→ **EXERCISE GOAL**
Reproduce the text of every entry below word for word, leaving out the pictures.

Collection entries
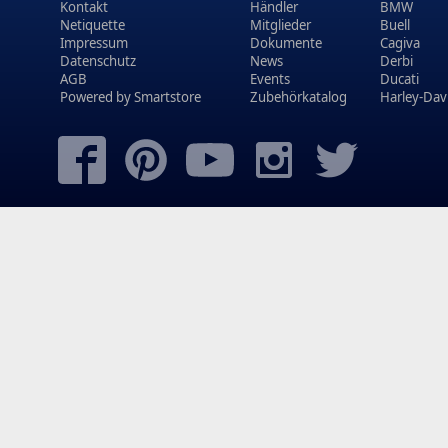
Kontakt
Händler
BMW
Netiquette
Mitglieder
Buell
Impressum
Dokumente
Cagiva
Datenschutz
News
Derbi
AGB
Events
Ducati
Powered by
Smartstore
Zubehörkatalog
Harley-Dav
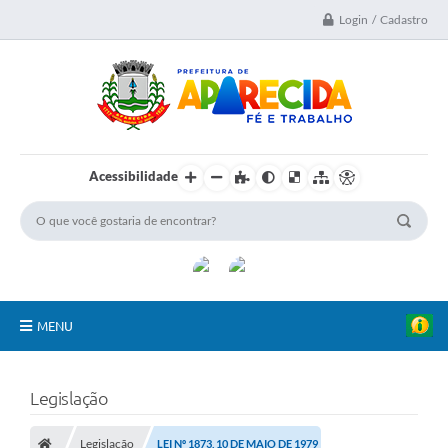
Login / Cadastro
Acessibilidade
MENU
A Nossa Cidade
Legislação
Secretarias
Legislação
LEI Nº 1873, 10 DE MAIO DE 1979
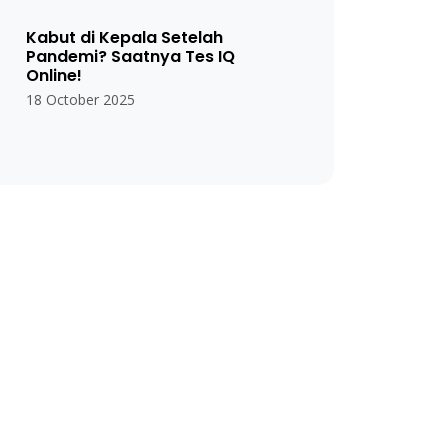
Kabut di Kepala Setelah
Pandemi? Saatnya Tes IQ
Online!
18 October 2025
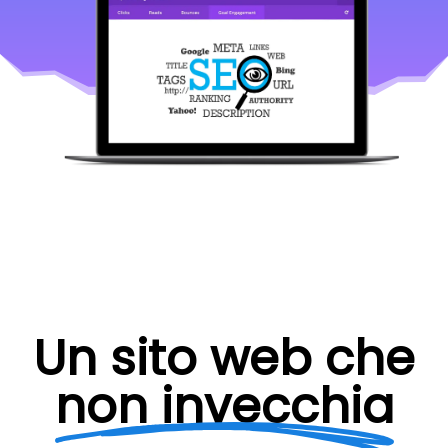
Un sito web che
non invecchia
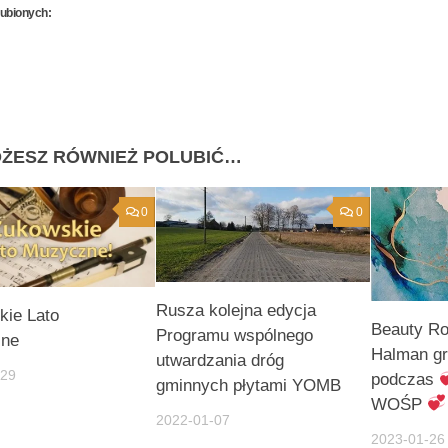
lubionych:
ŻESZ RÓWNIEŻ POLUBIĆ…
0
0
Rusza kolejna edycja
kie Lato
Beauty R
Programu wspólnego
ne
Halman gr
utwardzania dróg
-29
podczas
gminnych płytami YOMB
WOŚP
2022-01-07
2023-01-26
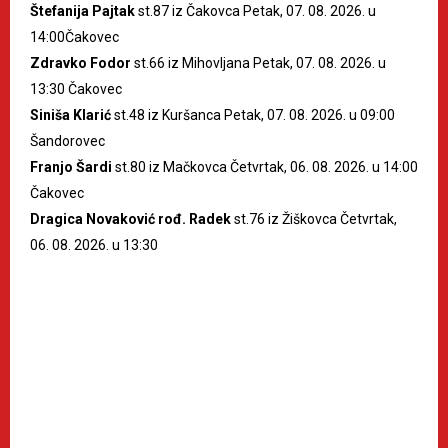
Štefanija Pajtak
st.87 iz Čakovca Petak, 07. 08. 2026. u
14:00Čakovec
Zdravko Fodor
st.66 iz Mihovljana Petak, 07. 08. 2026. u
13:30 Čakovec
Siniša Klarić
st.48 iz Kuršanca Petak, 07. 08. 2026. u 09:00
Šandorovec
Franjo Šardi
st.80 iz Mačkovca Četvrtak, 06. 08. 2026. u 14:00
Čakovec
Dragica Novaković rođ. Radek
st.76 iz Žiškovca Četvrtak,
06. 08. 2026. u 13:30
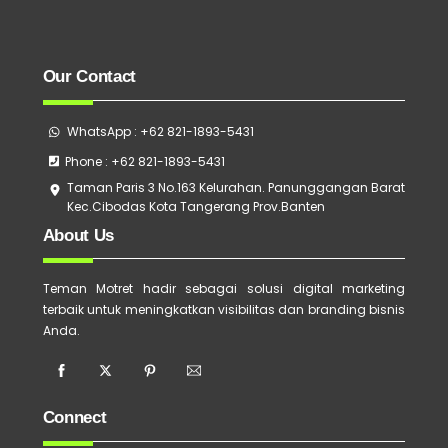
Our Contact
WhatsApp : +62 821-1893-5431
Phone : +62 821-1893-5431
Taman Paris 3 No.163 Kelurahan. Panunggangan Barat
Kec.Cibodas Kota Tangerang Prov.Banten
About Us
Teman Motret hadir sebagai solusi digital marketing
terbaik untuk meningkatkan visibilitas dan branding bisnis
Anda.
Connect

→ **EXERCISE ANSWER**
Kontakt
Händler
BMW
Netiquette
Mitglieder
Buell
Impressum
Dokumente
Cagiva
Datenschutz
News
Derbi
AGB
Events
Ducati
Powered by
Smartstore
Zubehörkatalog
Harley-Dav
Login / Cadastro
Acessibilidade
MENU
A Nossa Cidade
Legislação
Secretarias
Legislação
LEI Nº 1873, 10 DE MAIO DE 1979
Kabut di Kepala Setelah
Pandemi? Saatnya Tes IQ
Online!
18 October 2025
Un sito web che
non invecchia
lubionych:
ŻESZ RÓWNIEŻ POLUBIĆ…
0
0
Rusza kolejna edycja
kie Lato
Beauty R
Programu wspólnego
ne
Halman gr
utwardzania dróg
-29
podczas
gminnych płytami YOMB
WOŚP
2022-01-07
2023-01-26
Štefanija Pajtak
st.87 iz Čakovca Petak, 07. 08. 2026. u
14:00Čakovec
Zdravko Fodor
st.66 iz Mihovljana Petak, 07. 08. 2026. u
13:30 Čakovec
Siniša Klarić
st.48 iz Kuršanca Petak, 07. 08. 2026. u 09:00
Šandorovec
Franjo Šardi
st.80 iz Mačkovca Četvrtak, 06. 08. 2026. u 14:00
Čakovec
Dragica Novaković rođ. Radek
st.76 iz Žiškovca Četvrtak,
06. 08. 2026. u 13:30
Our Contact
WhatsApp : +62 821-1893-5431
Phone : +62 821-1893-5431
Taman Paris 3 No.163 Kelurahan. Panunggangan Barat
Kec.Cibodas Kota Tangerang Prov.Banten
About Us
Teman Motret hadir sebagai solusi digital marketing
terbaik untuk meningkatkan visibilitas dan branding bisnis
Anda.
Connect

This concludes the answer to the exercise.